A team from the University of Chicago's business school has suggested everyone's suspicion: social networking is addictive. So addictive that constantly using sites like Facebook and Twitter may be a harder vice to kick than smoking and drinking. [emphasis added]
I found out about it in a Society Pages research round-up (here).
A study of 205 adults found that their desires for sleep and sex were the strongest, but the desire for media and work were the hardest to resist. Surprisingly, participants expressed relatively weak levels of desire for tobacco and alcohol. This implies that it is more difficult to resist checking Facebook or e-mail than smoking a cigarette, taking a nap, or satiating sexual desires.Of course it’s more difficult. But the difficulty has almost nothing to do with the power of the internal desire and everything to do with the external situation, as The Society Pages (a sociology front organization) should well know. In a classroom, a restaurant, a church, on the street, in an elevator – just about anywhere – you can quietly glance down at your smartphone and check your e-mail or Facebook page.

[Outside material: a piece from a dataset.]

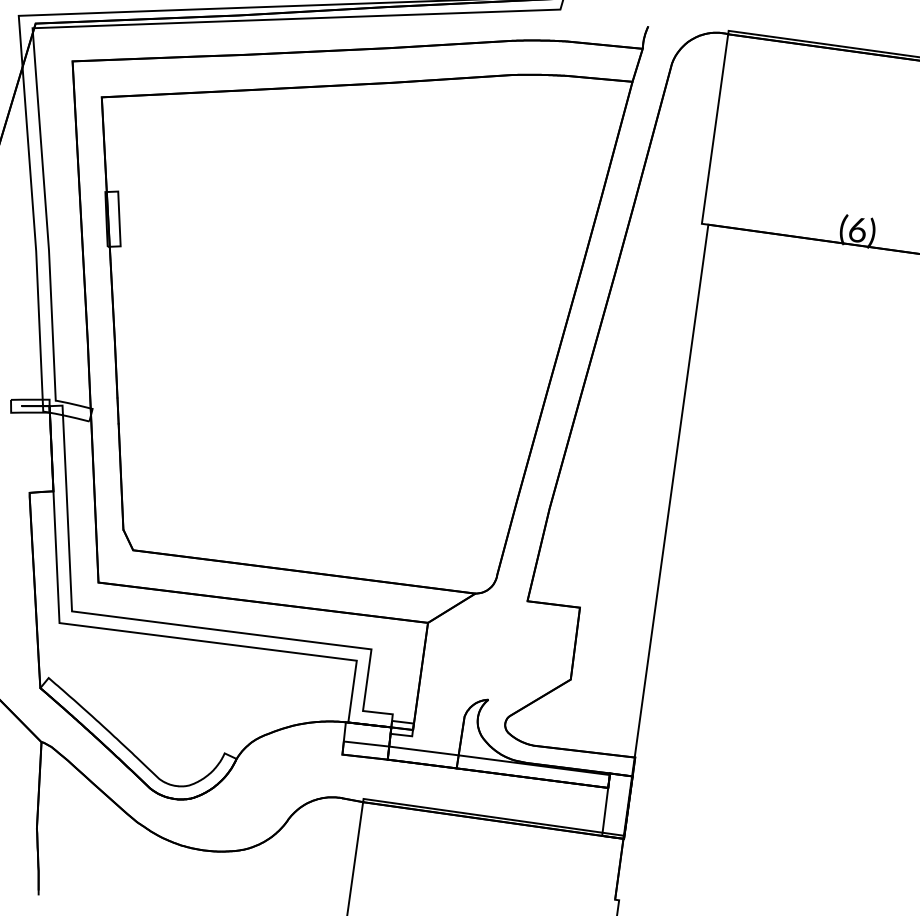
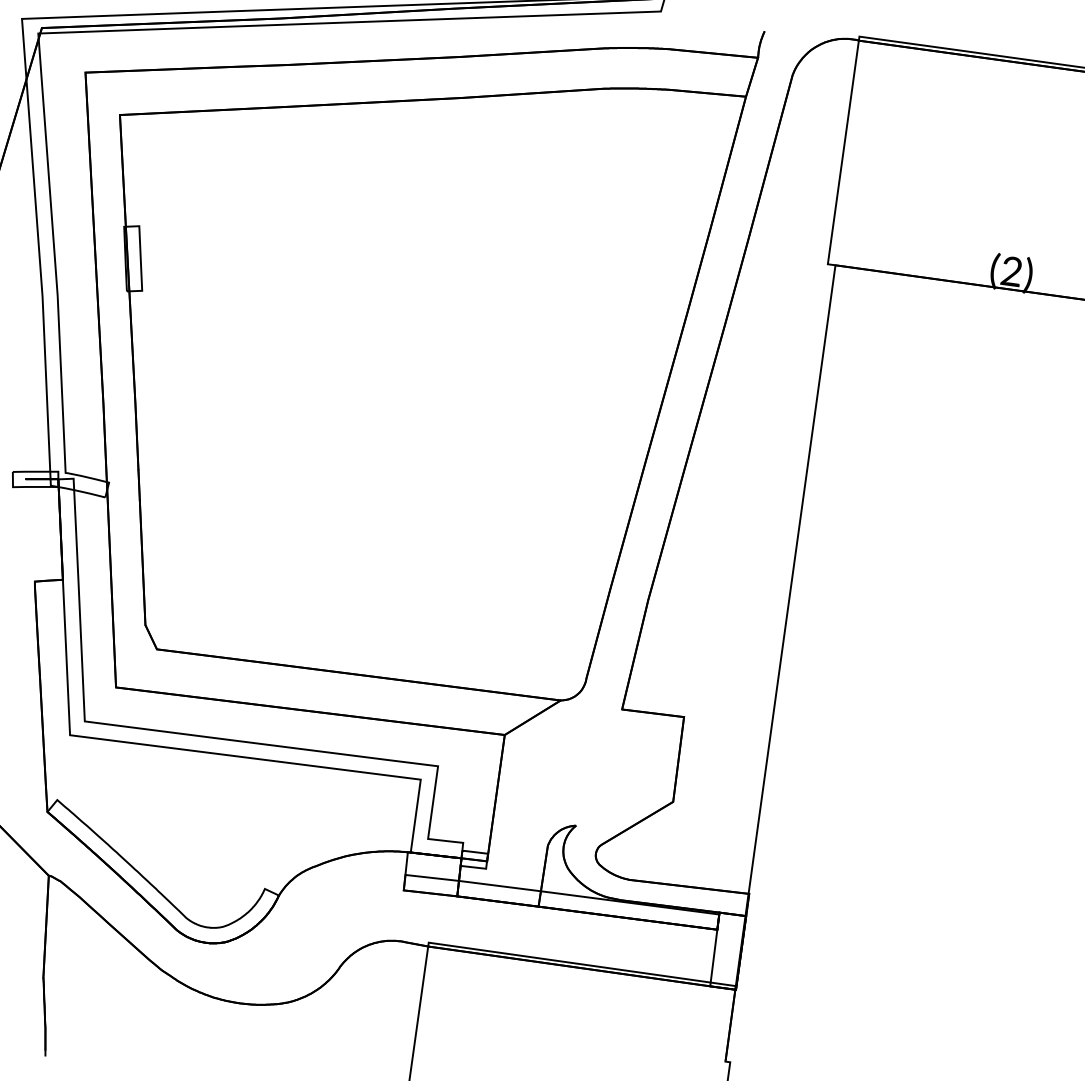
text: (856, 229) -> (1010, 271), (6) -> (2)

But to indulge in smoking, sleeping, and “satiating sexual desires,” you have to be willing to violate some serious norms and even laws.
It’s not about which desires are difficult to resist. It’s about which desires are easy to indulge. The study tells us not about the strength of psychological desires but the strength of social norms. You can whip out your Blackberry, and nobody blinks. But people might react more strongly if you whipped out, you know, your Marlboros.